The Art of Conversation

I touched on this a bit in Don’t Be A Douchebag, but it seems (after dinner with a recently-single guy friend the other night) that this is something the ladies might need to work on as well.

Conversation has a flow to it.  There has to be a give and take for it to work.

Like volleying in tennis.  I hit the ball to you, you hit the ball back.  I am trying to get you the ball and you are trying  to get it back to me.  It’s a cooperative effort.

With online dating, where a lot of men fall down is in the return volley, so to speak.

We’re exchanging e-mails, I ask what he likes to do, he gives me two paragraphs about his hobbies, and that’s it.

When that happens it puts all the burden of continuing the conversation on me.  And, if he’s not all that interesting, I generally choose not to bother.

What should a guy (or a gal) do?

Ask a follow-up question.

“I like to do macrame.  What about you?  What do you like to do?”  Or  “I like to do macrame.  Have you ever done it?”  Or “I like to do macrame.  That’s kind of an odd hobby, isn’t it?”

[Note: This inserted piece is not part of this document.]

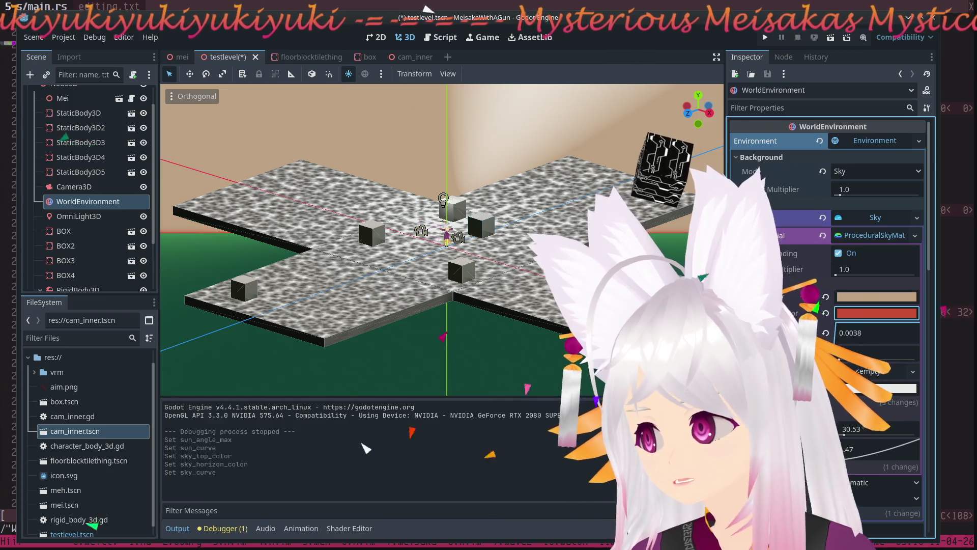
pyautogui.moveTo(818, 302); pyautogui.dragTo(831, 309)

Say something that requires the other person to respond.

This even works if you’re not a big talker.

They ask what your hobbies are, you answer, and then you let them babble for a while.

“What are your hobbies?”

“Reading, mostly.  You?”

“Well, on Mondays I like to go to the gym, and on Tuesdays…”

Off they go and you’re having a conversation.

Otherwise?

It looks like this:

“What are your hobbies?”

“Reading, mostly.”

“Oh.”

Both stare awkwardly into their coffee cups.

“So, uh, what do you read?”

“Thrillers.”

“Oh.  Cool.”

Both once again stare awkwardly into their coffee cups.

The other nice thing about asking a question is that it triggers most people’s instinct towards politeness.

So, a girl who might not respond to your message if there’s no reason to do so, will respond if you ask her a direct question.  (Even if she’s not all that interested.)  Because it’s rude not to respond to a question.  Right?

And every response you get means one more chance to impress her and one more chance to succeed at this whole dating thing.

So, whether via e-mail or in person, you need to do your part to create that back and forth with someone.

If they don’t hold up their end?  Well, screw ’em.  There are plenty of fish in the sea.  (Because that give and take thing?  There are other areas where that matters A LOT.)